++++ Extrait à lire ++++

D. L’équité et la recherche de la vérité

[74] Le Tribunal doit veiller à ce que toute objection ou toute requête qui y est liée soit formulée correctement dans le contexte de l’instance. La difficulté en l’espèce réside dans le fait que les parties ne se comprennent pas l’une l’autre dans leurs observations.

[75] Par sa requête et le libellé qu’il propose pour l’ordonnance sollicitée, l’intimé se préoccupe essentiellement de l’application des règles relatives aux EDP, et ce, indépendamment de toute nouvelle question qui pourrait être soulevée à ce sujet, étant donné qu’il a retiré son objection au témoignage de M. Davidson. Toutefois, lorsque l’intimé s’est initialement opposé au témoignage de M. Davidson à l’audience, il a fait valoir que le témoignage dépassait la portée des questions pertinentes telles qu’elles sont énoncées dans les derniers EDP.

++++ Extraits des entrées ++++

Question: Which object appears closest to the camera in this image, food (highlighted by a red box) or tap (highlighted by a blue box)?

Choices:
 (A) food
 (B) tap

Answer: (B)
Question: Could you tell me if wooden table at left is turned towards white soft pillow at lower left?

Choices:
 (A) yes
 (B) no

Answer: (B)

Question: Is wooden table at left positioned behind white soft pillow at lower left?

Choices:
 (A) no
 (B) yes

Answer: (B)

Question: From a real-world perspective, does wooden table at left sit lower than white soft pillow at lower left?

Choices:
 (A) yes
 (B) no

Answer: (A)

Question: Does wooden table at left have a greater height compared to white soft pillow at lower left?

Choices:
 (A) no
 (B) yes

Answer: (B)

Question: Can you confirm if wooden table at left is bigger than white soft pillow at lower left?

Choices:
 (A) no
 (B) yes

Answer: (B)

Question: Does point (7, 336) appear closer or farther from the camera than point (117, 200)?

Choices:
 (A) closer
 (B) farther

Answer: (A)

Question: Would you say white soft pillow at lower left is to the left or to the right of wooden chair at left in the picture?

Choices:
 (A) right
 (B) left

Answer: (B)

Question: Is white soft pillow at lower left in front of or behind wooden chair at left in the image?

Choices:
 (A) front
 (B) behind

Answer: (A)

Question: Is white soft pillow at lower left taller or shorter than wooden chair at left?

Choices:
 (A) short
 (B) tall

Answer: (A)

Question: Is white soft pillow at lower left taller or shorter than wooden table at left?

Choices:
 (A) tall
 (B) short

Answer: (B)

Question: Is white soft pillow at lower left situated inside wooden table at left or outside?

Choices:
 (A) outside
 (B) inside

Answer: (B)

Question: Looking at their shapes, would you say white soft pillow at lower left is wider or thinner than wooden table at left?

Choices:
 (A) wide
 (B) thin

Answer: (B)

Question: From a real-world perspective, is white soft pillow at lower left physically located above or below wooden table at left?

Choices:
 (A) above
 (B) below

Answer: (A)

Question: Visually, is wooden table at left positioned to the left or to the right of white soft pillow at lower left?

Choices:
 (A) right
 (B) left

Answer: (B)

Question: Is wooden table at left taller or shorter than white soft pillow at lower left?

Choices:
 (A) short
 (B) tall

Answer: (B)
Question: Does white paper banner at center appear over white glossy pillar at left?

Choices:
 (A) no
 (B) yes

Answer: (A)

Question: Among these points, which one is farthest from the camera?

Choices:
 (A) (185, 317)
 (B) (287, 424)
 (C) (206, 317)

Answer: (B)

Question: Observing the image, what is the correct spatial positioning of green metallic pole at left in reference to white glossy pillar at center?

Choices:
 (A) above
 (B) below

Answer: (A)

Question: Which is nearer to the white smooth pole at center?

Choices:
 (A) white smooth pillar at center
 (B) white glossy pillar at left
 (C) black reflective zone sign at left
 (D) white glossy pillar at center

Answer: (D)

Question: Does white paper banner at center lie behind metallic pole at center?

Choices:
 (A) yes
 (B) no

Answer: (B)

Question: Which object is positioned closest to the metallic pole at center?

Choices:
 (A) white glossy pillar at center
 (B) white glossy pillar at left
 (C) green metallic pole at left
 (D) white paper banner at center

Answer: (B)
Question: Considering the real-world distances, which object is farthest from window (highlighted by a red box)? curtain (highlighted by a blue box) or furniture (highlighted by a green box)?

++++

## Liste des tâches
1. Dans l'extrait sur l'équité et la recherche de la vérité, en quoi consiste la difficulté en l'espèce ?
2. D'après l'extrait sur l'équité et la recherche de la vérité, pourquoi l'intimé se préoccupe-t-il de l'application des règles relatives aux EDP indépendamment de toute nouvelle question ? Répondez en une à trois phrases.
3. Poursuivez, s'il vous plaît, l'extrait sur l'équité et la recherche de la vérité à partir de sa dernière phrase.

## Réponses
1. Les parties ne se comprennent pas l'une l'autre dans leurs observations.

2. L'intimé a retiré son objection au témoignage de M. Davidson. Sa préoccupation porte donc essentiellement sur l'application des règles relatives aux EDP, indépendamment de toute nouvelle question qui pourrait être soulevée à ce sujet.

3.
[76] Bien que l’intimé affirme dans sa requête qu’il est nécessaire de clarifier quels [traduction] « actes de procédure » devraient servir de référence, une question sous-jacente découle de l’objection tardive et de la requête de l’intimé, soit celle de savoir si le témoignage concernant les trois consultants est lié à une question soulevée dans les derniers EDP que le Tribunal doit trancher.

[77] M. Davidson et la Commission ont répondu que le témoignage s’inscrivait dans le cadre des questions en litige énoncées dans la plainte puisqu’il s’agissait d’une réplique à la réponse de l’intimé et à la question de savoir si l’explication fournie constitue un prétexte. Ils font également valoir que, par souci d’équité procédurale, M. Davidson devrait avoir la possibilité de répondre à l’explication de l’intimé.

[78] L’intimé n’a pas répondu directement à ces observations. Il maintient simplement qu’il doit savoir quels sont les documents qui constituent les « actes de procédure ».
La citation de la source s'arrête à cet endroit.